One of my biggest problems as a follower of Christ is learning how to follow Jesus’ words of “not belonging to this world” (John 15:19).  It is something I struggle with on a daily, sometimes hourly, basis!  I long to be salt and light, yet I feel as though sometimes, I’m just blending in with the scenery around me.  Anyone relate?  I forsake the responsibilities I have to honor Christ and, instead, hold onto the deceptive lies of this fallen world.  I become like the people of Judah whom the Lord spoke of to the prophet Jeremiah, “my people have committed two sins; they have forsaken me, the spring of living water, and have dug their own cisterns, broken cisterns that cannot hold water” (Jer. 2:13).  Jesus tells us over and over again in the Gospels that He is that living water.  Are my daily choices creating cracks in my personal cistern?  Is that why I sometimes feel drained of His living water and subsequent power of His Holy Spirit?

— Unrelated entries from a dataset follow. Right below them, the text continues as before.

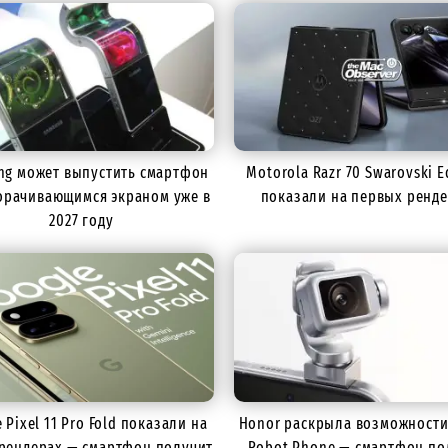
ng может выпустить смартфон
Motorola Razr 70 Swarovski E
орачивающимся экраном уже в
показали на первых ренд
2027 году
 Pixel 11 Pro Fold показали на
Honor раскрыла возможности
рендерах — смартфон получит
Robot Phone — смартфон по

I began to recognize the people I encountered in Swaziland do just the opposite of me – they deliberately renounce the world in which they live and cling to Christ.  They don’t have the luxeries my life and those around me have.  They, quite literally, only have Jesus.  He is the eternal hope that their life here on earth isn’t their final destination.  They certainly “hunger and thirst for righteousness” (Matthew 5:6); and as a result, the Lord has blessed them with the kind of water Jesus refers to when He is speaking to the Samaritan woman at the well.  In the gospel of John, Jesus tells the woman “everyone who drinks this (world’s) water will be thirsty again, but whoever drinks the water I give him will never thirst.  Indeed, the water I give him will become in him a spring of water welling up to eternal life” (John 4:13-14).  This is a verse I must remind myself to claim as truth in my spiritual walk!  Unlike my friends in Africa, my life here is comfortable, pleasurable, and secure, but these blessings will never quench the thirst of my soul. For I was created in the image of my King, and only His spring of living water will satisfy – only His spring will bring me wisdom, knowledge, and true joy.

As I close today, I leave reflecting on the lives of those believers who are truly suffering in the body of Christ.  May we kneel at our Savoir’s spring in honor of them this week, so that the King’s water may fill us and splash onto the lives of those around us.